Watchdog collective CorpWatch is there to help, defining greenwashing as “the phenomena of socially and environmentally destructive corporations, attempting to preserve and expand their markets or power by posing as friends of the environment.” I define it as “lying.” But it’s not the Cloroxes of the world that fool me (how green can you be if you’re still testing on bunny rabbits?); it’s the wolves in pesticide-free lambswool. Chip Giller, the founder of Grist, has noted this “cosmo-izing of the green movement,” and the misconception that building a second home with green infrastructure is on par with owning one home, or that buying three pairs of organic cotton jeans might be better than buying one regular pair. Just look at this year’s L.A. Fashion Week, where self-congratulatory phrases like “eco-couture” were tossed around like confetti and the brilliantly named Green Initiative Humanitarian Fashion Show sent conscious looks down a bamboo-lined runway. On the big dogs’ side of design, American Apparel has started pushing organic tops, and fast-fashion mill H&M has launched an eco-line of its own. Irony, thy face is trendy sustainability.

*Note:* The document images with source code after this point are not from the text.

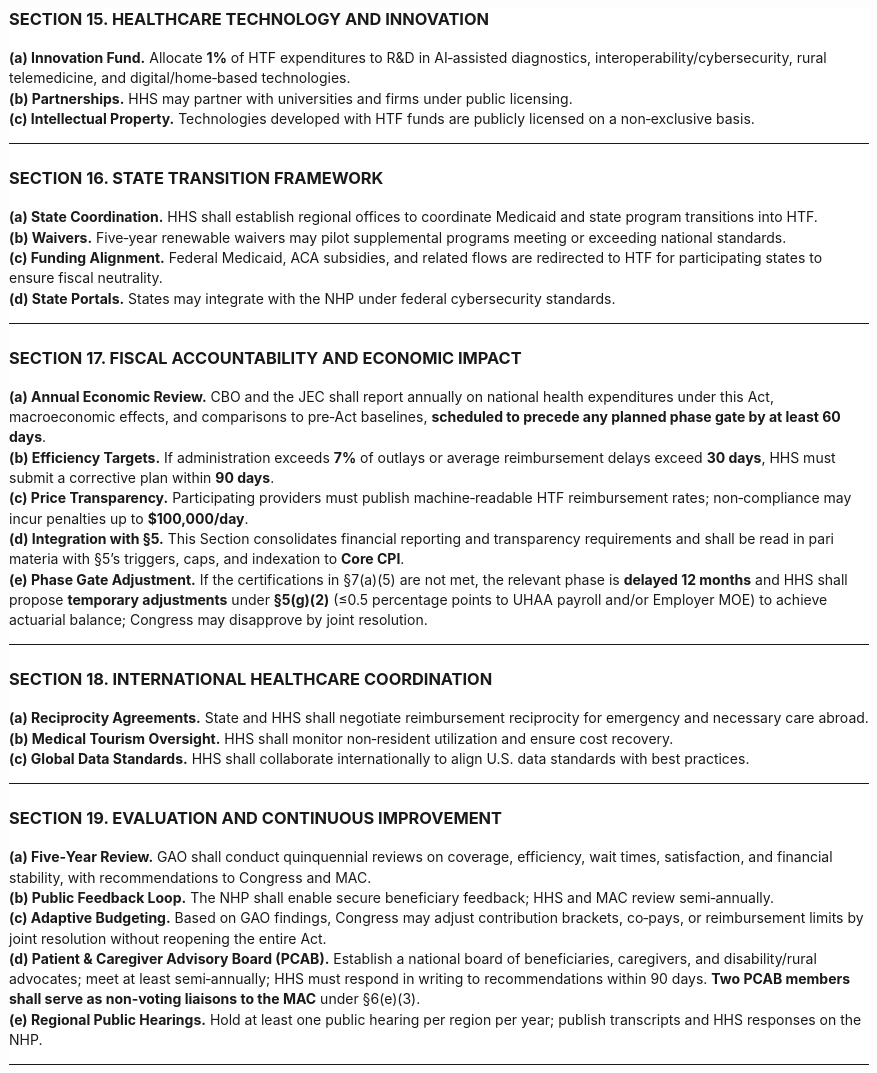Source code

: 
### SECTION 15. HEALTHCARE TECHNOLOGY AND INNOVATION
**(a) Innovation Fund.** Allocate **1%** of HTF expenditures to R&D in AI‑assisted diagnostics, interoperability/cybersecurity, rural telemedicine, and digital/home‑based technologies.  
**(b) Partnerships.** HHS may partner with universities and firms under public licensing.  
**(c) Intellectual Property.** Technologies developed with HTF funds are publicly licensed on a non‑exclusive basis.

---

### SECTION 16. STATE TRANSITION FRAMEWORK
**(a) State Coordination.** HHS shall establish regional offices to coordinate Medicaid and state program transitions into HTF.  
**(b) Waivers.** Five‑year renewable waivers may pilot supplemental programs meeting or exceeding national standards.  
**(c) Funding Alignment.** Federal Medicaid, ACA subsidies, and related flows are redirected to HTF for participating states to ensure fiscal neutrality.  
**(d) State Portals.** States may integrate with the NHP under federal cybersecurity standards.

---

### SECTION 17. FISCAL ACCOUNTABILITY AND ECONOMIC IMPACT
**(a) Annual Economic Review.** CBO and the JEC shall report annually on national health expenditures under this Act, macroeconomic effects, and comparisons to pre‑Act baselines, **scheduled to precede any planned phase gate by at least 60 days**.  
**(b) Efficiency Targets.** If administration exceeds **7%** of outlays or average reimbursement delays exceed **30 days**, HHS must submit a corrective plan within **90 days**.  
**(c) Price Transparency.** Participating providers must publish machine‑readable HTF reimbursement rates; non‑compliance may incur penalties up to **$100,000/day**.  
**(d) Integration with §5.** This Section consolidates financial reporting and transparency requirements and shall be read in pari materia with §5’s triggers, caps, and indexation to **Core CPI**.  
**(e) Phase Gate Adjustment.** If the certifications in §7(a)(5) are not met, the relevant phase is **delayed 12 months** and HHS shall propose **temporary adjustments** under **§5(g)(2)** (≤0.5 percentage points to UHAA payroll and/or Employer MOE) to achieve actuarial balance; Congress may disapprove by joint resolution.

---

### SECTION 18. INTERNATIONAL HEALTHCARE COORDINATION
**(a) Reciprocity Agreements.** State and HHS shall negotiate reimbursement reciprocity for emergency and necessary care abroad.  
**(b) Medical Tourism Oversight.** HHS shall monitor non‑resident utilization and ensure cost recovery.  
**(c) Global Data Standards.** HHS shall collaborate internationally to align U.S. data standards with best practices.

---

### SECTION 19. EVALUATION AND CONTINUOUS IMPROVEMENT
**(a) Five‑Year Review.** GAO shall conduct quinquennial reviews on coverage, efficiency, wait times, satisfaction, and financial stability, with recommendations to Congress and MAC.  
**(b) Public Feedback Loop.** The NHP shall enable secure beneficiary feedback; HHS and MAC review semi‑annually.  
**(c) Adaptive Budgeting.** Based on GAO findings, Congress may adjust contribution brackets, co‑pays, or reimbursement limits by joint resolution without reopening the entire Act.  
**(d) Patient & Caregiver Advisory Board (PCAB).** Establish a national board of beneficiaries, caregivers, and disability/rural advocates; meet at least semi‑annually; HHS must respond in writing to recommendations within 90 days. **Two PCAB members shall serve as non‑voting liaisons to the MAC** under §6(e)(3).  
**(e) Regional Public Hearings.** Hold at least one public hearing per region per year; publish transcripts and HHS responses on the NHP.

---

Possible case in point: Environment Furniture, the stunning HD Buttercup showroom of lumberjack-masculine desks and beds whose allure is spreading through the celeb circuit. In terms of craftsmanship, price and sheer density, Environment is basically the anti-Ikea, especially when one hears the trash-into-treasure background story of each piece, hewn from wood reclaimed from Brazil. One can’t help but briefly wonder if shelling out thousands for someone’s abandoned barn, reincarnated as foyer eye candy, is an “emperor has no clothes” situation … but hey, a gorgeous bench is a gorgeous bench. The price, of course, is probably why most of us are still DIY Ikea types, throwing away another cheap bookcase every year or so. And therein lies the problem: Buying eco-friendly wares is obviously a step in the right direction, but consumption is consumption. Sustainability can’t be bought.
None of this is to say that buying eco-conscious sheets isn’t a noble and valid way to slow the destruction of the Amazon. But if you have another $8,500 lying around, the World Land Trust could use it to save 85 acres of threatened rainforest. Just a thought.